Work required » State how many lines of the records below contain the string "pixels". Reply with the number alone.

++++

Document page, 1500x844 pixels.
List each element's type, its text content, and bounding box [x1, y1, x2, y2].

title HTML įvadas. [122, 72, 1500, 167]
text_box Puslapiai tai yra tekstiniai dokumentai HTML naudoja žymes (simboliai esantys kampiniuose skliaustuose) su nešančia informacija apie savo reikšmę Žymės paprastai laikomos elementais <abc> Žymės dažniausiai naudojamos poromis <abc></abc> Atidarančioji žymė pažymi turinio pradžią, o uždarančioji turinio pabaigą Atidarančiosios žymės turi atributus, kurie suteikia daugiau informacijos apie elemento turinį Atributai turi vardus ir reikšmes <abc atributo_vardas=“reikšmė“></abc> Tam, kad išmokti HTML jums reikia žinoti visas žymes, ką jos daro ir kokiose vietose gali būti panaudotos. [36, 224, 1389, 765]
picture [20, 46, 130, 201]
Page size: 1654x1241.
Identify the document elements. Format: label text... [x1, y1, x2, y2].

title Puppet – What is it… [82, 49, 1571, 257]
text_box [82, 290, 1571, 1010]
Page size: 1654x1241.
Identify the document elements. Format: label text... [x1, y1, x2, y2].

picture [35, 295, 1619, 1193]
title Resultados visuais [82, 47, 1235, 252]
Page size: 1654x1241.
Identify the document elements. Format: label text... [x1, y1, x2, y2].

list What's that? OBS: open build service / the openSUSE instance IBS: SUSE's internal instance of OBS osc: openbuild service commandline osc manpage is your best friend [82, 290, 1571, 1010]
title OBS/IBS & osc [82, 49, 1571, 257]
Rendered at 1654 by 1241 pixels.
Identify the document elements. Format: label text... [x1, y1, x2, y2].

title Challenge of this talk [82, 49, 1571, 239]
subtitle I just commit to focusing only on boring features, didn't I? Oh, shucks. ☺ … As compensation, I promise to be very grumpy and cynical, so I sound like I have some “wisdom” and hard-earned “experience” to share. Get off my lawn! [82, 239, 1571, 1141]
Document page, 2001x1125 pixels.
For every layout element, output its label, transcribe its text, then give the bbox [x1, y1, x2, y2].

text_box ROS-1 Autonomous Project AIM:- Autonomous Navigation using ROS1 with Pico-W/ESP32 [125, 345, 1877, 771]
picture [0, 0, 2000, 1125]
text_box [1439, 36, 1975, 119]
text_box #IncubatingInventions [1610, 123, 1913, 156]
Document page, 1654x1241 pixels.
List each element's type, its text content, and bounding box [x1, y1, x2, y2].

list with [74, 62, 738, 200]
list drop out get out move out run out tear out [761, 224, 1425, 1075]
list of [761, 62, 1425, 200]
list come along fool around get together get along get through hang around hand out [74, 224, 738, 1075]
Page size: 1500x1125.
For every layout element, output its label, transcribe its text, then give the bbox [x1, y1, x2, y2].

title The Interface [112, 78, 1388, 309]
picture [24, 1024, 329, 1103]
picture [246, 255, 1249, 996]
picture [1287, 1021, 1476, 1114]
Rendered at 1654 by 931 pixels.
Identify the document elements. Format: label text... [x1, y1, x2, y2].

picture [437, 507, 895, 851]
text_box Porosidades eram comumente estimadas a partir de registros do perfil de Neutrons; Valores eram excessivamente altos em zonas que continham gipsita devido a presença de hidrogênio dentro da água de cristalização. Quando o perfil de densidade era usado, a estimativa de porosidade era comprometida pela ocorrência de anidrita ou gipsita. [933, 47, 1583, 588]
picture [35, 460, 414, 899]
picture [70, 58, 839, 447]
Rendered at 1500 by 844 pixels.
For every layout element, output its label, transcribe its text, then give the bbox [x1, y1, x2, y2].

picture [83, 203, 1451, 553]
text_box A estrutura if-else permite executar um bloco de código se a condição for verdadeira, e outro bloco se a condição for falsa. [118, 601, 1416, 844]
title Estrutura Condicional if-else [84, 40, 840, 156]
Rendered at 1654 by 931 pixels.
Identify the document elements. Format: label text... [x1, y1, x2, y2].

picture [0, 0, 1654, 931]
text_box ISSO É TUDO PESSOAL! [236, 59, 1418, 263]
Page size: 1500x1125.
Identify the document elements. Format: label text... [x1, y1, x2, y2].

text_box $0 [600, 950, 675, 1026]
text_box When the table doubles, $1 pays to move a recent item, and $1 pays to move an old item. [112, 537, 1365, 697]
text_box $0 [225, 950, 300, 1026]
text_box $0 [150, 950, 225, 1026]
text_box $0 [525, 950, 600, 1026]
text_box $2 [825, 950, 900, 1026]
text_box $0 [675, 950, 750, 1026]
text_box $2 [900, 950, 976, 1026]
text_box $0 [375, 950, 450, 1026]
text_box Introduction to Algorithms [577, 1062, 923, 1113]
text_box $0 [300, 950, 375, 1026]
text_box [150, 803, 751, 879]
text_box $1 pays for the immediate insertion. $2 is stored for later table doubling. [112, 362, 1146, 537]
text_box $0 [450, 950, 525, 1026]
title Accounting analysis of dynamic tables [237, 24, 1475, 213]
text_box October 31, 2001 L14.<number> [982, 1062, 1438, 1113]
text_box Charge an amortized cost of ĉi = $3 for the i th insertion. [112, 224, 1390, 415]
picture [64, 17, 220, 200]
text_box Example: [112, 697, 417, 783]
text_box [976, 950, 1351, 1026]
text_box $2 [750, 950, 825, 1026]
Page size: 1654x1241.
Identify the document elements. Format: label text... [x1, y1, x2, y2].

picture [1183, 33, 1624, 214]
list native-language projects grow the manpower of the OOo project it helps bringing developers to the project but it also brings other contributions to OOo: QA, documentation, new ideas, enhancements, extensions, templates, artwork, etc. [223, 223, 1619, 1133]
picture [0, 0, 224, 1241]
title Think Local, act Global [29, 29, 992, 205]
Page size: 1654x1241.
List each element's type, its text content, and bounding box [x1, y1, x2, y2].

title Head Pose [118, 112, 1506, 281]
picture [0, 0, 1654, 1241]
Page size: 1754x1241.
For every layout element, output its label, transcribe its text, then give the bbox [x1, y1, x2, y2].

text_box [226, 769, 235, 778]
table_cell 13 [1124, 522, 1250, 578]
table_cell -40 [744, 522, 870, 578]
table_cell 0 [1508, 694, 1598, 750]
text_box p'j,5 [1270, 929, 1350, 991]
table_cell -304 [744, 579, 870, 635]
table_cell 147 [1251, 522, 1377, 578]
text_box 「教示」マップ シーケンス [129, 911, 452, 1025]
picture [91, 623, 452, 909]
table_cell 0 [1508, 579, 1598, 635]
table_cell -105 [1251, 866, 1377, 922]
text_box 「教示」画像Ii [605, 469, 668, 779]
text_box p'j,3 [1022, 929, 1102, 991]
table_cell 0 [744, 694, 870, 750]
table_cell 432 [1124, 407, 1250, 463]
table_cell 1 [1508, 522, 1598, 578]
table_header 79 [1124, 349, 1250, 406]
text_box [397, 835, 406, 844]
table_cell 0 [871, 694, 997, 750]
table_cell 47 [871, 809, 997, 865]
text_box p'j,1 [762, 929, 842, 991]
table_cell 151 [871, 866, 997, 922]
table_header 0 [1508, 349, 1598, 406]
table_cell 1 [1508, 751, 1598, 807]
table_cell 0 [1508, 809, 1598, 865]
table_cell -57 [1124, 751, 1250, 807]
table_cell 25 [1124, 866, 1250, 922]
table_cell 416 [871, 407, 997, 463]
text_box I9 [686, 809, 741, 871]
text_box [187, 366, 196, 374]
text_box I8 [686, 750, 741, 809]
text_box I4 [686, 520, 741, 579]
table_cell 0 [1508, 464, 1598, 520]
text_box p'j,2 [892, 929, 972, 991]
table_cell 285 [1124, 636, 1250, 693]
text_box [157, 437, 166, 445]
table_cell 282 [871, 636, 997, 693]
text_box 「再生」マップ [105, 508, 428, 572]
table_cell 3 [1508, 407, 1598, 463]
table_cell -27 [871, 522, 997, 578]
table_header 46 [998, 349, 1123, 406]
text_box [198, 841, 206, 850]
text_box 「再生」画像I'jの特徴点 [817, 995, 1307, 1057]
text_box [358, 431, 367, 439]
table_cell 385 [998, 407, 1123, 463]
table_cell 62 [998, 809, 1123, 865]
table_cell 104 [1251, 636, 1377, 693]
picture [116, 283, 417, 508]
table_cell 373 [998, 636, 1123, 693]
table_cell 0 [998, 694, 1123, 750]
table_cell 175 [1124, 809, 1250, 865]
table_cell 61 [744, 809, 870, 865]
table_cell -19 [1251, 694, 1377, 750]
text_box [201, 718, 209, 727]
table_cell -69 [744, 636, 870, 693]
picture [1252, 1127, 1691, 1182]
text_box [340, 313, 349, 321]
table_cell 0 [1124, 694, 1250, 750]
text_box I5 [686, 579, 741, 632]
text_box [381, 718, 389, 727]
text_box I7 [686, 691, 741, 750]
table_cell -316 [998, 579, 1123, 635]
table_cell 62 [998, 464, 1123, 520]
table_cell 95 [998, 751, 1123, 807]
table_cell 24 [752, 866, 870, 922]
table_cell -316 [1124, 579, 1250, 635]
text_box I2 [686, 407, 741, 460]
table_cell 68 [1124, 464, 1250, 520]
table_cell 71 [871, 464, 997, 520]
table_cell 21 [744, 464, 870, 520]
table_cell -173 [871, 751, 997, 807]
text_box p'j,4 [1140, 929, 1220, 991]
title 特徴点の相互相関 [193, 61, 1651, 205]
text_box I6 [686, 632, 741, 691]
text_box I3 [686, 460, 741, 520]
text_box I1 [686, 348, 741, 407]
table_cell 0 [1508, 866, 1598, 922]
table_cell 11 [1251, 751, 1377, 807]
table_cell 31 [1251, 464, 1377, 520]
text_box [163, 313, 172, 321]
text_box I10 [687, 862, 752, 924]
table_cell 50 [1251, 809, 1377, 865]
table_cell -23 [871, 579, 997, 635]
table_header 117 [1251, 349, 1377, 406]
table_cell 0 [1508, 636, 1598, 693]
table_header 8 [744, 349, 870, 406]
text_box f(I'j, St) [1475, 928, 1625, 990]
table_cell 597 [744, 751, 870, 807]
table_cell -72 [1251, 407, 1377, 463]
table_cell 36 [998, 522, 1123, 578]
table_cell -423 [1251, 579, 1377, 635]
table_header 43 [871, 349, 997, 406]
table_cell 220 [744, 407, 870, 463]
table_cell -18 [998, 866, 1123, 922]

++++

Written reply » 7